[begin TEXT SHOWN]

Moreover, our research at the time demonstrated that Societe Generale was rated
over the past years as one of the best banks in the world, and the best in terms
of derivative products. For your information, private sector partnerships are a
relatively recent addition to UNHCR's fundraising strategy. In its dealings with
the private sector, UNHCR consistently bases itself on the a/m Guidelines issued
by the Secretary-General. In addition, UNHCR is in the process of installing an
advisory board to ensure even more checks and balances. This process, by the
way, was already on the way before the KRN was even first considered.
Derilab, finally, is
not a signatory to the Global Compact. It is a very small Swiss company
consisting of former bankers, that offered to provide its expertise in the
highly specialized field of derivative products to come up with innovative
approaches that could increase UNHCR's ability to raise funds from the financial
market.
Apologies for the
delay in getting back to you. The past month is one of the busiest times of the
year at UNHCR.

[end TEXT SHOWN]
[begin STORED DATA]

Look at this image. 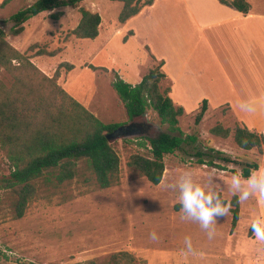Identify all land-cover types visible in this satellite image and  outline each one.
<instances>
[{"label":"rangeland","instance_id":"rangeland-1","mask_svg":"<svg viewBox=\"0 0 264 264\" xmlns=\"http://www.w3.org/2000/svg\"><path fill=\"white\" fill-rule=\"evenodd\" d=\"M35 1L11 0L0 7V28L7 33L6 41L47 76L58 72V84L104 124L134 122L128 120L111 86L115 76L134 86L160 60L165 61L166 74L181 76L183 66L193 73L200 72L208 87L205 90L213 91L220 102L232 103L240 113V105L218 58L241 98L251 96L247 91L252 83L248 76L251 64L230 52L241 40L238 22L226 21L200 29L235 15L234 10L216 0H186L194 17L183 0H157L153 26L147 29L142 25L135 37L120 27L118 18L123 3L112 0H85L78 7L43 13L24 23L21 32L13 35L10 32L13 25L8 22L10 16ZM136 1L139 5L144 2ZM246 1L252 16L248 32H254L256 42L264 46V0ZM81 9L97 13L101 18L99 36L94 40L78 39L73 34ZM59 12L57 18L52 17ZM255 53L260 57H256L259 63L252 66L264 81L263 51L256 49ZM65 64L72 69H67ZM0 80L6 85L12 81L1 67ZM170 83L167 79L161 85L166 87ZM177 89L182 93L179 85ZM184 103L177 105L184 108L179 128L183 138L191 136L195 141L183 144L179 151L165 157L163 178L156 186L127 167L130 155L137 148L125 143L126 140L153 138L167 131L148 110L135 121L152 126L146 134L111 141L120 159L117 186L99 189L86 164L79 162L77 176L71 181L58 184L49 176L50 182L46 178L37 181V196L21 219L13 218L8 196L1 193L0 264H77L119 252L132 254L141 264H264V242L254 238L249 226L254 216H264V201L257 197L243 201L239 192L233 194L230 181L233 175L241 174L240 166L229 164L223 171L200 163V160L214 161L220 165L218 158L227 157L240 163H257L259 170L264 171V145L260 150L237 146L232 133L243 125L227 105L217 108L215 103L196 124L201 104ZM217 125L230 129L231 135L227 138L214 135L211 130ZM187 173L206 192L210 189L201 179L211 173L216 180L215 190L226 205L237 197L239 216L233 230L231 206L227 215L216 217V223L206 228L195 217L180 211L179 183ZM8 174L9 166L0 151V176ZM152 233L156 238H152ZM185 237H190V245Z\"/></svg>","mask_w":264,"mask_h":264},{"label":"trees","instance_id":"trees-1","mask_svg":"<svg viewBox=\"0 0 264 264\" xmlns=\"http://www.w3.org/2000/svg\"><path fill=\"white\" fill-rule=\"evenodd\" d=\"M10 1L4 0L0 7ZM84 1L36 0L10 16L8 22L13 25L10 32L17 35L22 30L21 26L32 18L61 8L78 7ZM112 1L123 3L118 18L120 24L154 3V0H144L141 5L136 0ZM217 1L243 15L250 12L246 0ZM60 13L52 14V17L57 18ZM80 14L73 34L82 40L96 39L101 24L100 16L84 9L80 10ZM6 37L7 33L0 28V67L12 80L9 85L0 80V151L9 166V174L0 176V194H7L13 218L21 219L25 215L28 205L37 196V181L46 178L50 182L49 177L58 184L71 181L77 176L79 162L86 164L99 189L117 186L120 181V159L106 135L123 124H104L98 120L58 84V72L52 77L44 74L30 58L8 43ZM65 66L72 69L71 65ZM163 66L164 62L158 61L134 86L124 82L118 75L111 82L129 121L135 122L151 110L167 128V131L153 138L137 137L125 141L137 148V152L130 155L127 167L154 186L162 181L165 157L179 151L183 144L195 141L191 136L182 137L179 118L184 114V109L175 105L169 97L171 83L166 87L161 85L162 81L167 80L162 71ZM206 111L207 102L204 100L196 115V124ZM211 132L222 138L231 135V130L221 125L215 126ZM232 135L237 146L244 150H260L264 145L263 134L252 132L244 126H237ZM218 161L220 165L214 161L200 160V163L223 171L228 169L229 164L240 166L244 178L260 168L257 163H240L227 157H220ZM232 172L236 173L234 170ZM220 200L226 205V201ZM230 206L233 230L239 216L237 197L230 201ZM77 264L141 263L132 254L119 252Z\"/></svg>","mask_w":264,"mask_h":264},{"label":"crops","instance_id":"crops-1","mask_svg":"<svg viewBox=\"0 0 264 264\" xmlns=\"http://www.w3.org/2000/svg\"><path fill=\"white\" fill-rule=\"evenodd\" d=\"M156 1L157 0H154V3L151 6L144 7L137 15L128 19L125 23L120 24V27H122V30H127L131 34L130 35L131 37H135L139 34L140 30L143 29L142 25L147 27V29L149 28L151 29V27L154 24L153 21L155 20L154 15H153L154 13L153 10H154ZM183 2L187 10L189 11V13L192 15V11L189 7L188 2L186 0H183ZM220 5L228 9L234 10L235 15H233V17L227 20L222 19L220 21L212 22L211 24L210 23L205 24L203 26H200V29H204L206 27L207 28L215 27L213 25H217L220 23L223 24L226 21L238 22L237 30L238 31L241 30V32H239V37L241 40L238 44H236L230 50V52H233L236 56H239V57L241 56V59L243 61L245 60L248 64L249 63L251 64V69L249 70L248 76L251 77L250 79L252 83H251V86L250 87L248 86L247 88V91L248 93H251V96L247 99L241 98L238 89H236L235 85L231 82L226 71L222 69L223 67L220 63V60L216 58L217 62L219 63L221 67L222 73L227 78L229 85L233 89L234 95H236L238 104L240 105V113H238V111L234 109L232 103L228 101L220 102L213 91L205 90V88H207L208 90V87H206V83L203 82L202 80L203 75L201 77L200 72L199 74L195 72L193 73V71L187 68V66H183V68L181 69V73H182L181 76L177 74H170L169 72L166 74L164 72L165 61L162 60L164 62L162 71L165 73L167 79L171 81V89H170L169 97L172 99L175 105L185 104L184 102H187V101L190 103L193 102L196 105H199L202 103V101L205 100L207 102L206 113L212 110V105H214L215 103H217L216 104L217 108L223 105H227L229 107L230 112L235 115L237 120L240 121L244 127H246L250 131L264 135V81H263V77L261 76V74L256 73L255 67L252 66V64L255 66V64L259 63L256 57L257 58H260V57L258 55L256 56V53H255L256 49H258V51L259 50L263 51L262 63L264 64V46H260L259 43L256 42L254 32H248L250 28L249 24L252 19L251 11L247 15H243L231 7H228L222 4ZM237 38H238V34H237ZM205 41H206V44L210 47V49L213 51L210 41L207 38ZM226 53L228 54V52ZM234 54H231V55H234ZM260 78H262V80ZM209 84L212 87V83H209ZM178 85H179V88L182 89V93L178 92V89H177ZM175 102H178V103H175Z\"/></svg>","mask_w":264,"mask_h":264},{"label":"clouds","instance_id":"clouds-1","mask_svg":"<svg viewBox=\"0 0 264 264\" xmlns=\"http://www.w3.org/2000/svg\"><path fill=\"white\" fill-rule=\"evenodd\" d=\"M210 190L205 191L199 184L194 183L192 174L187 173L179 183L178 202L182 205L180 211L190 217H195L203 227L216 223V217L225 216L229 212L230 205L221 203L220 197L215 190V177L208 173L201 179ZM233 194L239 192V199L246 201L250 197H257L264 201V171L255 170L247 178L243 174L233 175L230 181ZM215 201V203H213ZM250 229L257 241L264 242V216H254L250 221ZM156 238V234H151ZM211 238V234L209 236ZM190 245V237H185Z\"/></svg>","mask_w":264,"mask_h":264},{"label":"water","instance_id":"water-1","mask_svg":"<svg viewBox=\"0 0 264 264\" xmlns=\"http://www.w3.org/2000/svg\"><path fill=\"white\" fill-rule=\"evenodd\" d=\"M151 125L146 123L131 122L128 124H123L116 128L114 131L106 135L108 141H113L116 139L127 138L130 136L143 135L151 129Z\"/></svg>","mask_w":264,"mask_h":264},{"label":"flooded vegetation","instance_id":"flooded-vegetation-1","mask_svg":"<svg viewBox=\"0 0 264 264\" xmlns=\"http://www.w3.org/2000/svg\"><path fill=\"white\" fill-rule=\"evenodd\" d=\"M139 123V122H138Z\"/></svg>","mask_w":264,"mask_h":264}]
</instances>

[end STORED DATA]

**TASK SET:**
1: Shorten the paragraph of the UNHCR text that starts "Derilab, finally" into a brief list that keeps its main facts.
2: Check each statement against the UNHCR text. Answer yes or no, and quote the exact words that settle it.
(a) UNHCR started setting up an advisory board only after the KRN was first considered.
(b) Private sector partnerships have long been part of UNHCR's fundraising strategy.
(c) Societe Generale was rated the best bank in terms of derivative products.

**WRITTEN RESPONSES:**
1:
- Derilab has not signed the Global Compact.
- It is a very small Swiss company made up of former bankers.
- It offered its know-how in the specialized field of derivative products to come up with new approaches that could help UNHCR raise more money from the financial market.

2:
(a) No: "This process, by the way, was already on the way before the KRN was even first considered."
(b) No: "private sector partnerships are a relatively recent addition to UNHCR's fundraising strategy."
(c) Yes: "and the best in terms of derivative products."